Advantage Offense meet Advantaged Players
Remember when I shared that crude equation for space that looked like this?
(Talent of Rim Runner)*Rim Running + (Talent of Shooter)*Three Point Shooting = Spacing
Remember how I said it was oversimplified? It’s because that preschool level equation doesn’t even scratch the surface of what is spacing is. There are additional variables that require a team to execute crisply on offense. Variables that require a team to pivot when things go wrong. Variables that require a team to adapt when all the pieces don’t fit due to roster construction or injuries. Variables that are completely out of the team’s hands but still affect team chemistry, motivation, and—most importantly—health.
This is why many fans in Utah like their team’s chances at competing for an NBA championship next season in 2019-2020. While other teams boast more recognizable star talent—Kawhi Leonard/Paul George and Lebron James/Anthony Davis—the Utah Jazz seem to have the perfect balance mixed with the perfect offense. The pieces fit alongside the strategy. Mike Conley, Donovan Mitchell, and Bojan Bogdanovic can overcome the switching reaction to Utah’s advantage offense. If a team like Houston decides to switch, Utah has additional players that can exploit the mismatches one on one. Utah’s advantage offense now forces teams to make more difficult decisions when it comes to getting behind the offensive action.
Improved spacing allows all those additional advantages, but they were in concert. Trying to point to what makes spacing better is like asking someone to identify the most important part of an orchestra. It depends on the music, the talent of the musicians, the ability of the conductor, and so on and so forth. Everything is dependent on another.
NBA spacing is in danger of being spoken of so ubiquitously that it almost loses its meaning. Like when you type the same word over and over again and it just looks like squiggles on a page. When I was in graduate school one of my professors would correct any student who used what he called a buzzword because it was a quick way to sound smart but not really contribute anything that had real value. That’s almost where we are at currently with “spacing”. It’s why retired NBA players scoff when they hear analytics nerds scream they need better spacing while pointing at bad three point shooters or bad frontcourt pairings.

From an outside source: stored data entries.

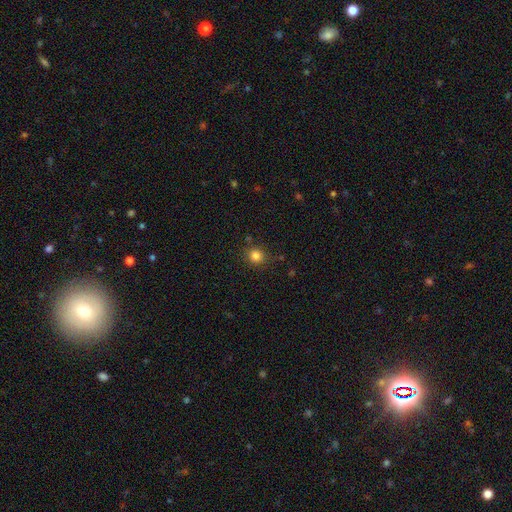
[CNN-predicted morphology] A smooth galaxy with no disk features (83%) that is round (89%).

Vote fractions:
- Smooth or featured? smooth: 83% / star or artifact: 12% / featured or disk: 4%
- How rounded? round: 89% / in between: 10% / cigar-shaped: 1%
- Merging? none: 85% / minor disturbance: 10% / major disturbance: 3% / merger: 3%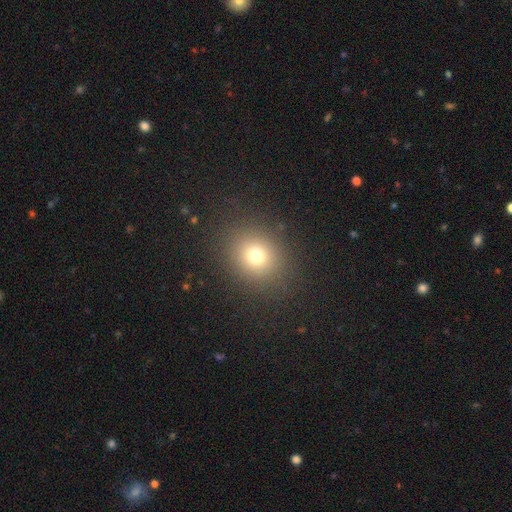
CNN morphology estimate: This appears to be a smooth galaxy with no disk features (74%) that is round (71%). Merging: none (87%).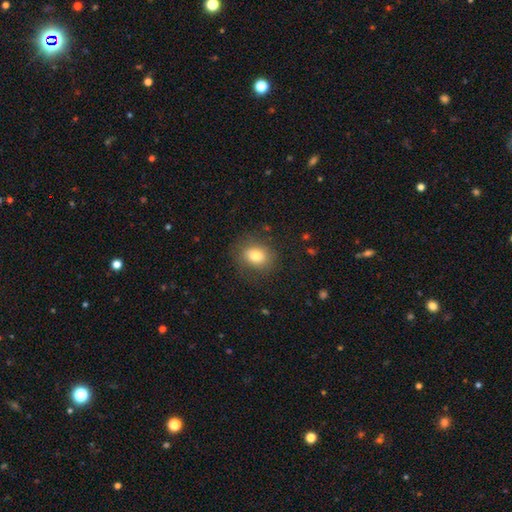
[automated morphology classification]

While those contribute, they’re not the be all, end all. In the NBA blogosphere, we point to spacing like it’s the holy grail of the modern NBA while players and coaches look at it like unmolded clay. It’s inanimate clay until it is molded by dribble hand offs, off ball screens, and premier perimeter playmaking.
Spacing is the NBA’s Holy Spirit, your team can survive without it, but if it has received it in full, games are a pentecostal experience that will leave you screaming, speaking in tongues, and feeling like you communed with a higher NBA power.